> _YOUR INSTRUCTIONS_
Without the images, output every record exactly as it appears.

> _INFORMATION_

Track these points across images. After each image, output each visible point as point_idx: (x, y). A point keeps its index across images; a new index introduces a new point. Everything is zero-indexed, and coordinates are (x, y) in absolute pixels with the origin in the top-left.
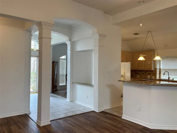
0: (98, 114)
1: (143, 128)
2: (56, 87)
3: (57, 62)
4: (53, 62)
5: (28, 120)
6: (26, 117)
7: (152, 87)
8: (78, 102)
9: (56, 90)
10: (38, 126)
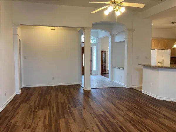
0: (127, 89)
1: (151, 98)
2: (105, 71)
3: (106, 51)
4: (102, 52)
5: (80, 87)
6: (79, 86)
7: (159, 69)
8: (116, 81)
9: (105, 73)
10: (84, 90)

> _RESPONSE TO THE EXERCISE_
Track these points across images. After each image, output each visible point as point_idx: (x, y). A point keeps its index across images; a new index introduces a new point. Everything is zero-indexed, and coordinates are (x, y) in absolute pixels with the origin in the top-left.
0: (98, 114)
1: (143, 128)
2: (56, 87)
3: (57, 62)
4: (53, 62)
5: (28, 120)
6: (26, 117)
7: (152, 87)
8: (78, 102)
9: (56, 90)
10: (38, 126)
0: (127, 89)
1: (151, 98)
2: (105, 71)
3: (106, 51)
4: (102, 52)
5: (80, 87)
6: (79, 86)
7: (159, 69)
8: (116, 81)
9: (105, 73)
10: (84, 90)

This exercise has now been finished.